Autre question qui se pose, celle de l’impact que produirait la publication des liasses fiscales sur l’image de l’administration. Un sujet d’autant plus délicat si le fisc revendait les données collectées, si tant est qu’une telle pratique soit légale.

Divergences fiscalo-comptables

En pratique, la publication des liasses fiscales entraînerait plusieurs difficultés. Il faudrait ainsi faire un tri parmi les entreprises pour ne retenir que celles qui doivent publier leurs comptes annuels. En gros, cela signifie de distinguer les sociétés des entreprises individuelles au régime réel — avec en plus un problème spécifique aux EIRL (entrepreneurs à responsabilité limitée) car ceux-ci doivent déposer un bilan (article L 526-14 du code de commerce).

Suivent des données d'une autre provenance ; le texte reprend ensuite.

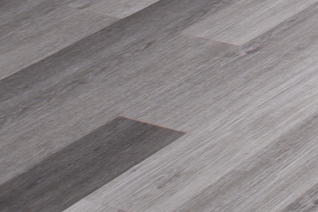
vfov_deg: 8.7
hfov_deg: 10.7
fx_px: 1047
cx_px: 989
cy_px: -504
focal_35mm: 119
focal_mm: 11
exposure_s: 1
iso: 100
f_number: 8
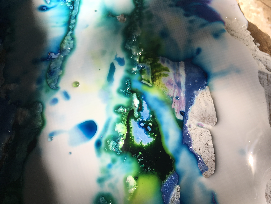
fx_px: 227
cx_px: 136
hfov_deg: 61.7
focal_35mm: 29
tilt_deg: -63.8
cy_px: 102
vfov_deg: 48.2
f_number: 2.2
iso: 25
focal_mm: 4.15
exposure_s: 1/509
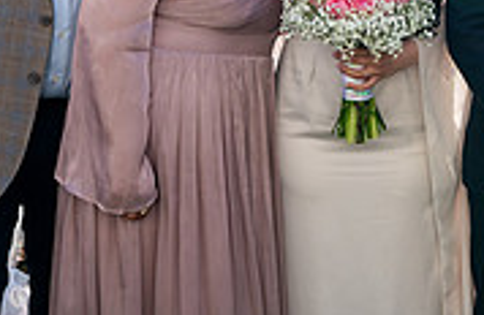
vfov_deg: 12.9
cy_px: 11
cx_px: 446
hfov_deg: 19.6
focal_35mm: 103
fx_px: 1375
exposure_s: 1/640
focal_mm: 28
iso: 200
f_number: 3.5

Autre difficulté, celle générée par les divergences fiscalo-comptables dans ce contexte. Concrètement, il faudrait probablement retirer de la liasse fiscale certaines informations fiscales qui ne figurent pas dans les comptes annuels au sens du code de commerce et ajouter à la liasse fiscale certaines informations qui aujourd’hui n’y sont pas mais qui doivent faire partie des comptes annuels à publier.

S’ajoute à cela une tendance qui s’est développée ces dernières, en toute légalité cette fois-ci, celle de l’opacité comptable des sociétés qui est mise en oeuvre en distinguant les documents déposés de ceux publiés. Exemple : les petites sociétés (sociétés qui ne dépassent pas deux des trois seuils suivants : chiffre d’affaires de 12 millions d’euros, bilan de 6 millions d’euros, 50 salariés) peuvent — sauf exceptions — rendre confidentiels leurs compte de résultat en ce sens qu’elles peuvent en réserver l’accès à certaines parties prenantes (articles L232-25 et D123-200 du code de commerce). Autre exemple, celui des micro-sociétés (sociétés qui ne dépassent pas deux des trois seuils suivants : 700 000 euros de chiffre d’affaires, 350 000 euros de bilan et 10 salariés) : elles peuvent — sauf exceptions — réserver l’accès à leurs comptes annuels à certaines parties prenantes (articles L232-25 et D123-200 du code de commerce).

Un sujet d’intelligence économique

Mais le problème posé par Pascal Quiry et Yann Le Fur n’est-il pas avant tout un sujet de politique économique ? Les entreprises qui camouflent illégalement leurs comptes annuels le font parce qu’elles préfèrent courir un faible risque juridique — la sanction encourue pour défaut de dépôt des comptes annuels est généralement faible — plutôt que de divulguer des informations importantes aux tiers et notamment à leurs concurrents. Bref, ce camouflage à grande échelle renvoie à un sujet d’intelligence économique qui est soutenu, plus ou moins officiellement, par le politique tant à l’échelle française qu’européenne. Et cela ne concerne pas seulement les — comptes annuels des — sociétés. Cela s’adresse aussi à certains groupes non cotés sur un marché financier.